Tetanus is often contracted by mothers and babies during unhygienic deliveries. The fatality rate can be 100 per cent. But a vaccine and other simple measures can eliminate the threat.
Measles deaths have been cut by more than 70 per cent since 2000. But this disease is still a leading killer of children.
I ask all of you here to help us finish the job.
Five diseases. Five years. We can do it.
There are also many other areas where you can get involved.
Maternal health. Hunger and nutrition. Clean water and sanitation.
Getting kids in school – and keeping them there.
Sustainable energy – a huge growth industry and a way to address both poverty and climate change simultaneously.
Supporting these challenges is a smart investment in the world’s future well-being.
Let me also make a special appeal.
The United Nations is striving to do everything it can to eliminate cholera from Haiti. But to support the Government, we need to fill a severe funding gap.
The long-term solution is to strengthen the health system and ensure clean drinking water and sanitation for all. But we can and must save lives today with an oral cholera vaccine. What Haiti needs is a partner ready to provide $1 million a year for the next three to five years to underwrite free vaccines for the poor and vulnerable people who need them most.
The United Nations will do its part to raise resources and strengthen the cholera response. But we also need partners who can make a difference for the people of Haiti.
Ladies and Gentlemen,
The engagement of the private sector and philanthropic community is growing in size, sophistication and global reach. We at the United Nations want to collaborate even more for even greater results.

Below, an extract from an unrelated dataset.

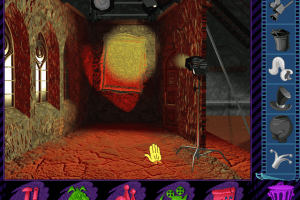
Locate an element on the screen. This screenshot has width=300, height=200. windows is located at coordinates click(9, 85), click(42, 84).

My partnership initiatives Every Woman, Every Child, Sustainable Energy for All, Global Education First and the Zero Hunger Challenge aim to galvanize action as never before.
The United Nations has a global presence. We can translate your philanthropic aspirations into results on the ground.
I have asked some of my best people to continue our conversation today. I look forward to your ideas on how we can work together to save millions of lives and set the world on course for a better future.